[Directive]: Copy the listing verbatim, excluding any images found in it.

[Material for this exercise]:
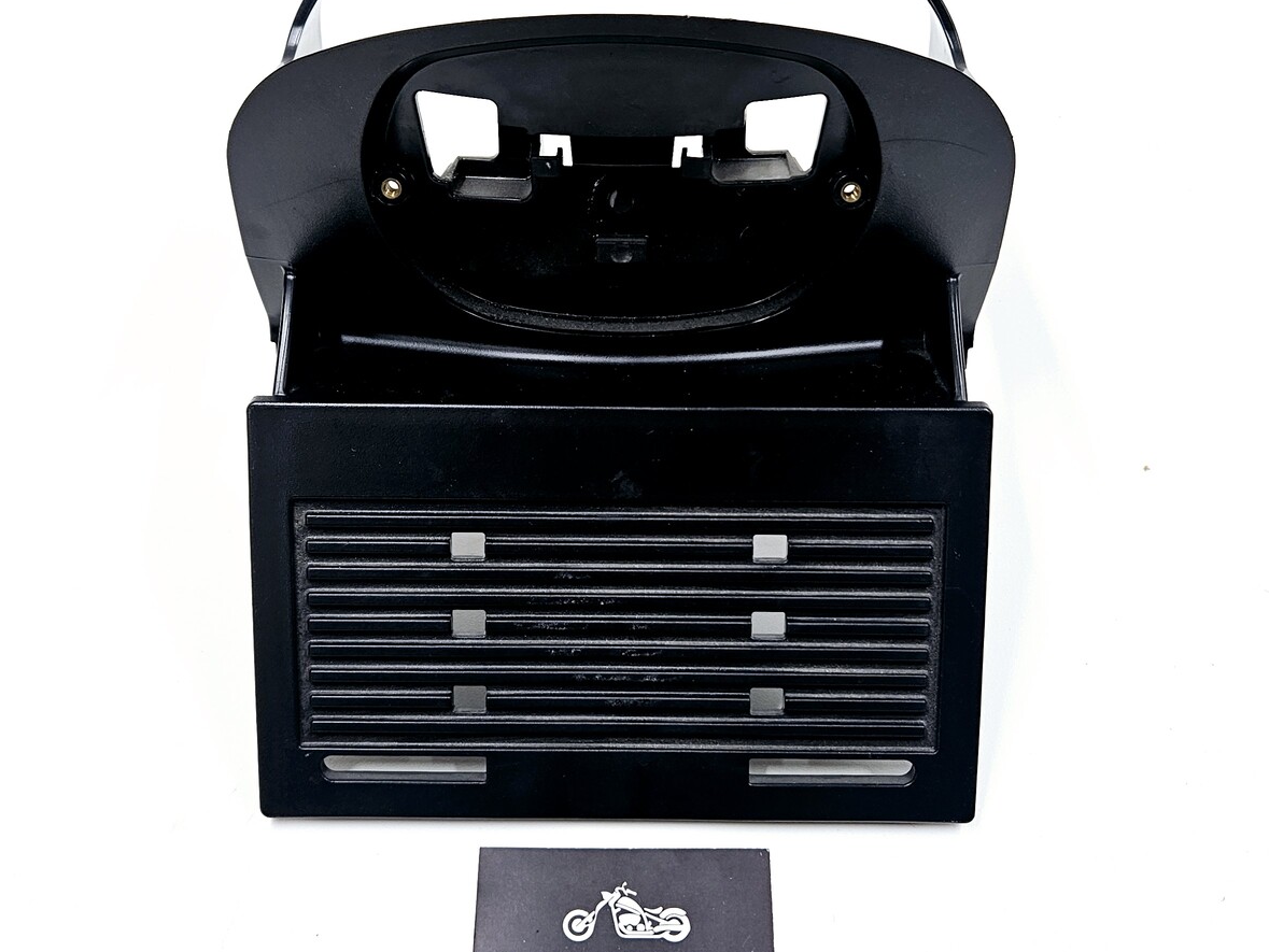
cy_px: 501
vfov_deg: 36.8
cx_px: 632
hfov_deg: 47.8
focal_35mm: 39
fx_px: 1430
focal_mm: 5.4
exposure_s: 1/100
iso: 50
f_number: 1.8
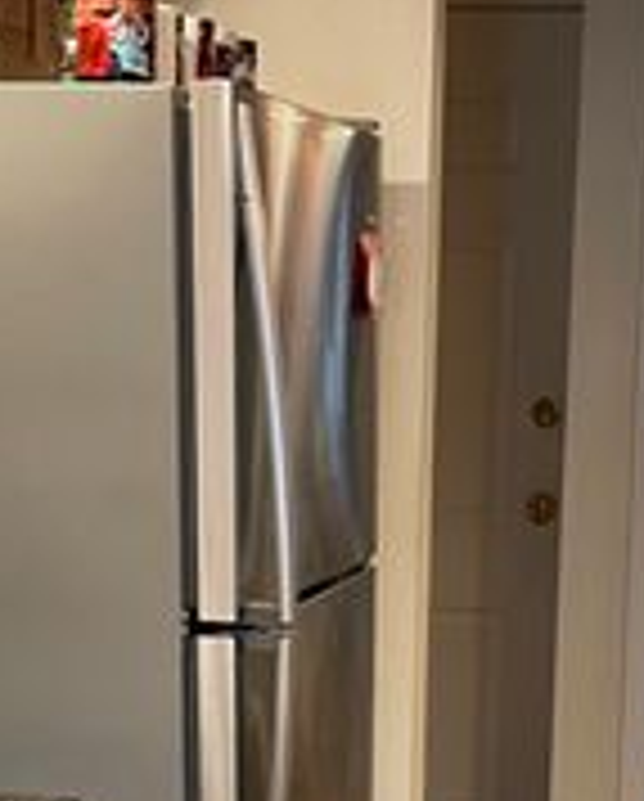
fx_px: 2258
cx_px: 383
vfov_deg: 18.9
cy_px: 992
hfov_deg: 16.2
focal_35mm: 95
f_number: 1.6
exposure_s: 1/60
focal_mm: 4.2
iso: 250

[Worked solution]:
cy_px: 501
vfov_deg: 36.8
cx_px: 632
hfov_deg: 47.8
focal_35mm: 39
fx_px: 1430
focal_mm: 5.4
exposure_s: 1/100
iso: 50
f_number: 1.8
fx_px: 2258
cx_px: 383
vfov_deg: 18.9
cy_px: 992
hfov_deg: 16.2
focal_35mm: 95
f_number: 1.6
exposure_s: 1/60
focal_mm: 4.2
iso: 250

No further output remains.